The government's plans to offer its second batch of local bonds of the year Tuesday, and some global bonds next month, received a bit of a knock Monday with global credit rating agency Fitch Ratings downgrading its rating outlook for Indonesia.
Albeit disappointed, the government downplayed the decision as a mere glitch after Standard and Poor's recently upgraded its rating outlook, with Moody's Investment Services also expected to upgrade its outlook sometime soon.
Fitch revised downwards its outlook on Indonesia's foreign-currency and local-currency credit ratings, both of which are currently at "BB-" -- three notches below investment grade -- to "stable" from "positive".
S&P currently rates Indonesia at "B+", and Moody's at "B2", both with a positive outlook. Higher credit ratings and outlooks mean lower risk premiums on an issuer's debts, thus helping to lower borrowing costs.
"The revision reflects concerns over risks to the external balance sheet that need to be addressed with greater urgency and importance," associate director of Fitch's sovereign ratings team, Ai Ling Ngiam, said in a release.
"The reversal towards a weakening in the current account balance position coincides with a period of heavy public sector amortization payments."
Indonesia recorded a current account deficit of US$2 million during last year's second and third quarters, compared to $2.24 billion and $2.77 billion, respectively, in 2004, the latest figures from the central bank show.
Bank Indonesia, however, has estimated that in line with its preliminary calculations, the balance would likely rise to $1.97 billion by the fourth quarter.
Indonesia's foreign exchange reserves as of Jan. 30 rose to $35.07 billion, from $34.72 billion a month earlier.

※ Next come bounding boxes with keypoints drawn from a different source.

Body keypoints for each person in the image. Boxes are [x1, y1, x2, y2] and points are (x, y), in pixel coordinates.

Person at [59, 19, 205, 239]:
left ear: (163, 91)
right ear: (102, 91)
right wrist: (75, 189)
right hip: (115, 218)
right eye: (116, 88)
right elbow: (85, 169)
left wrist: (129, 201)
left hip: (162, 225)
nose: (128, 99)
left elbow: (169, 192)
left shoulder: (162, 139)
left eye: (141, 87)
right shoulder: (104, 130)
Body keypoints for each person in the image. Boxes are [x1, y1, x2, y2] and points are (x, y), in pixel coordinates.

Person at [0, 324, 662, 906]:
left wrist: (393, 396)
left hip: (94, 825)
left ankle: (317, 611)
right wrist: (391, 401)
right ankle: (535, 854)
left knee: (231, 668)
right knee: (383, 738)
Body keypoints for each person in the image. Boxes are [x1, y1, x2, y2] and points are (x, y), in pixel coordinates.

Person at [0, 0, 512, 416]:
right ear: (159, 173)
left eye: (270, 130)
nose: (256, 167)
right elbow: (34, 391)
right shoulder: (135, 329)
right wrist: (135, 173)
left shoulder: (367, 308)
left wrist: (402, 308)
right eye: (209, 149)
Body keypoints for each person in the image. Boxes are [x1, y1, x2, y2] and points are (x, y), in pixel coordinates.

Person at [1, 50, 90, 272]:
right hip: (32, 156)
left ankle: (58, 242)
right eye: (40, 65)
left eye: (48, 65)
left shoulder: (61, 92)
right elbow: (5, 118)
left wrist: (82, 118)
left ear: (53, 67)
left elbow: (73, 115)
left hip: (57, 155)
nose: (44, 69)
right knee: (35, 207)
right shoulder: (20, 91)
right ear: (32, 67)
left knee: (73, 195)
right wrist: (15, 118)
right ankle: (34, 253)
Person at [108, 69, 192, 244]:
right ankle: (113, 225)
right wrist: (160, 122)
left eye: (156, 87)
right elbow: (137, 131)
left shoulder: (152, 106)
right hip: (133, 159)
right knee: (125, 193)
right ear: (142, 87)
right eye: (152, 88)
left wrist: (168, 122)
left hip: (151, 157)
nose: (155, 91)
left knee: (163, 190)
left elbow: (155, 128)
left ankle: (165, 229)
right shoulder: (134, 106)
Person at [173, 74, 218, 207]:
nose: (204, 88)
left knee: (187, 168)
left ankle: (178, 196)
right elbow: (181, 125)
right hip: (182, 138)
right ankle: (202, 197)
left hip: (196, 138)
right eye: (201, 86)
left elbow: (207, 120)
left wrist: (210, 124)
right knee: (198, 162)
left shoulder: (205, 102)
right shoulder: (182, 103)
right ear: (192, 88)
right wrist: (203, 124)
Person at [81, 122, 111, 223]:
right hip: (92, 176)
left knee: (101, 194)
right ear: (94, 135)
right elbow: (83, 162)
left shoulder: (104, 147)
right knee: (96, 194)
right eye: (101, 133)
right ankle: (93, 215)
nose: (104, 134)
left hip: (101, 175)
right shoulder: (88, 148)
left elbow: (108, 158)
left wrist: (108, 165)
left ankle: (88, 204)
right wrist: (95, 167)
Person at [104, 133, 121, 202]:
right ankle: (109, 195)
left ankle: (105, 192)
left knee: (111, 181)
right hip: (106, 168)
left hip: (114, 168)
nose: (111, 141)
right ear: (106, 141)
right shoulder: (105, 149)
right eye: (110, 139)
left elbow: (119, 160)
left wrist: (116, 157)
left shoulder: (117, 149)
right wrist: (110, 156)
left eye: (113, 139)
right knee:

The government plans to pay Rp 63.5 trillion (some 6.9 billion) in foreign debt installments this year.
The agency also downgraded its ratings outlook on nine local lenders, citing more challenging operating conditions in the near term, particularly higher interest rates, which would likely have an impact on the asset quality and profitability of the banks.
Government officials took Fitch's latest review in their stride.
Minister of Finance Sri Mulyani Indrawati questioned why the agencies still gave Indonesia lower ratings than certain other countries when its macroeconomic indicators were better.
"This has made us avoid higher-cost bond issuance as a source of financing, and forced us to focus on bilateral foreign loans, even though these are sometimes politically sensitive," she said during a hearing with the House of Representative.
Bank Indonesia Governor Burhanuddin Abdullah also questioned why Fitch was worried about Indonesia's external balance sheet.
"I think our current account is going to be in surplus for 2006, but a very small surplus, because the importation of oil is falling, he said in an interview with Dow Jones, adding that foreign exchange reserves had also risen and "the trend is still increasing."
Local markets also took little notice of Fitch's revision, with the Jakarta Stock Exchange Composite Index closing slightly down by 0.06 percent at 1,252.40 and the rupiah ending the day flat at Rp 9,230 against the U.S. dollar.